■ **Action item**:
Please report each line of the data below that contains "Next".

Source texts of formatted documents:
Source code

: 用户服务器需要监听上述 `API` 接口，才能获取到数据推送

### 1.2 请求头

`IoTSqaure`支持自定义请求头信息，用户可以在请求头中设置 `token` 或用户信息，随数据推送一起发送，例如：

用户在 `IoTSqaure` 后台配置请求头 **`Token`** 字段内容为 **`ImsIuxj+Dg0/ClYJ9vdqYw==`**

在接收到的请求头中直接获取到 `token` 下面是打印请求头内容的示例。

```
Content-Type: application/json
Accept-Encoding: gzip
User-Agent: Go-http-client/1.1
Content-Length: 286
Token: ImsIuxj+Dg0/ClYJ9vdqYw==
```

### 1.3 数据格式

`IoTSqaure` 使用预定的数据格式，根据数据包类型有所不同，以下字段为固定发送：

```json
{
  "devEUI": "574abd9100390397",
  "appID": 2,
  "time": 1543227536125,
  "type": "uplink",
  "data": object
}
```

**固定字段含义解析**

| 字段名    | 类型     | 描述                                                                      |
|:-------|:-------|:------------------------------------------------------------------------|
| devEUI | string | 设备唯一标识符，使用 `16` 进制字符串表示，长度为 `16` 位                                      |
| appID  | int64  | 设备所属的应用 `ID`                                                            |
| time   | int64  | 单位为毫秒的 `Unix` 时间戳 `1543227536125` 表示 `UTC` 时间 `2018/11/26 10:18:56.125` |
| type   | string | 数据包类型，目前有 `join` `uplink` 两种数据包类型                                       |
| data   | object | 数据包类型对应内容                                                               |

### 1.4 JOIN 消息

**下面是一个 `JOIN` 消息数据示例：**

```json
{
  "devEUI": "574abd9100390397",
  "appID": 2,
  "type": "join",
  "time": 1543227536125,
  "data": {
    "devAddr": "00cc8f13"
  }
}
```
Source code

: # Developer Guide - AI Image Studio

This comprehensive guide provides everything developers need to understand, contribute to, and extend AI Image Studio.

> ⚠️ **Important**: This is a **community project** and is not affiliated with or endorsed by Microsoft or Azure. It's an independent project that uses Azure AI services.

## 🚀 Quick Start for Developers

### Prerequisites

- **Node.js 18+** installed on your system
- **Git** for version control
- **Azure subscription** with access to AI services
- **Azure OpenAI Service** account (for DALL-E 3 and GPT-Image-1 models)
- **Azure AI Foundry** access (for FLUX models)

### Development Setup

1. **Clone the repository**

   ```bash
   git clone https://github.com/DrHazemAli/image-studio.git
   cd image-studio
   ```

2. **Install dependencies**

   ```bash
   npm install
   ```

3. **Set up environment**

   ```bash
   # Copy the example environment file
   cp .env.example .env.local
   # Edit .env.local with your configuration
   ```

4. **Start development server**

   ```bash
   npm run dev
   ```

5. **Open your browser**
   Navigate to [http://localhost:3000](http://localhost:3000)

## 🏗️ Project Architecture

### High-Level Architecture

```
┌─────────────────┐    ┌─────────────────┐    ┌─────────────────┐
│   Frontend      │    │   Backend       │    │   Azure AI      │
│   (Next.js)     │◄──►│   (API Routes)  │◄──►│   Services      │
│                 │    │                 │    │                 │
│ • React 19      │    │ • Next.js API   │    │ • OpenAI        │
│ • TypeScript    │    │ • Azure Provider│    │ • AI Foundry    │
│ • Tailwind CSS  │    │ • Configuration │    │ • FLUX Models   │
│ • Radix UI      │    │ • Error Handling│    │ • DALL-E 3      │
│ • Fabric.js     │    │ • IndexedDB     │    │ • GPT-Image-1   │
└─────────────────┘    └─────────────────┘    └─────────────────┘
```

■ **Exercise answer**:
│   (Next.js)     │◄──►│   (API Routes)  │◄──►│   Services      │
│ • React 19      │    │ • Next.js API   │    │ • OpenAI        │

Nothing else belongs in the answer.